What is a Futures Exchange
A futures exchange, traditionally, is a term referring to a central marketplace where futures contracts and options on futures contracts trade. More recently, with the growth in electronic trading, it expanded to include the electronic marketplace. Most large futures exchanges also provide clearing and settlement functions.
Another name for futures and options is "derivatives" because their value depends, in part, on an underlying asset. As the name infers, futures prices are derived from the underlying asset.
How Do Futures Contracts Work?
BREAKING DOWN Futures Exchange
Futures traded on a futures exchange allow the sellers of the underlying commodities the certainty on the price they will receive for their products at the market. At the same time, the exchange will enable consumers or buyers of those underlying commodities the certainty of the price they will pay, at a defined time in the future.

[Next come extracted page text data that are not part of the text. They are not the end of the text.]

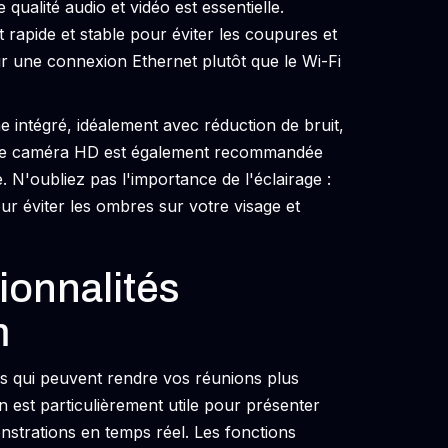
ualité audio et vidéo est essentielle.
rapide et stable pour éviter les coupures et
ur une connexion Ethernet plutôt que le Wi-Fi
intégré, idéalement avec réduction de bruit,
 Une caméra HD est également recommandée
. N'oubliez pas l'importance de l'éclairage :
r éviter les ombres sur votre visage et
ionnalités
m
 qui peuvent rendre vos réunions plus
n est particulièrement utile pour présenter
strations en temps réel. Les fonctions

To maintain liquidity, contracts trading on an exchange have standardized sizes, expiration dates, and, for options, strike prices. This standardization contrasts to over-the-counter (OTC) contracts where buyers and sellers agree to the terms.
Exchanges also provide pricing information, disseminated by information vendor firms. Information sharing allows for transparency in activities and fairness to all. Pricing information, including price, bids, and offers, is available to all interested institutions and individuals equally, no matter their size.
A Short History of Futures Exchanges in the U.S.
The largest futures exchange in the U.S., the Chicago Mercantile Exchange, was formed in the late 1890s when the only futures contracts offered were for agricultural products. The emergence of interest rate, or bond futures, and currency futures in major foreign exchange markets came in the 1970s. Today's futures exchanges are significantly larger, with hedging of financial instruments via futures. These futures hedging contracts comprise the majority of the futures market activity. Futures exchanges play an important role in the operation of the global financial system.
Financial exchanges saw many mergers, with the most significant being between the Chicago Mercantile Exchange and the Chicago Board of Trade (CBOT) in 2007. Rebranded as the CME Group, it then acquired NYMEX Holdings, Inc., the parent of the New York Mercantile Exchange (NYMEX) and Commodity Exchange, Inc (COMEX) in 2008. Growing again in 2012, it added the Kansas City Board of Trade, who is the dominant player in hard red winter wheat.
Another major player in the U.S. is the Intercontinental Exchange (ICE). Born as an electronic exchange in 2000, ICE acquired the International Petroleum Exchange (IPE) in 2001. In 2007, it obtained both the New York Board of Trade (NYBOT) and the Winnipeg Commodity Exchange (WCE). Finally, it expanded into equities with the acquisition of NYSE Euronext in 2013.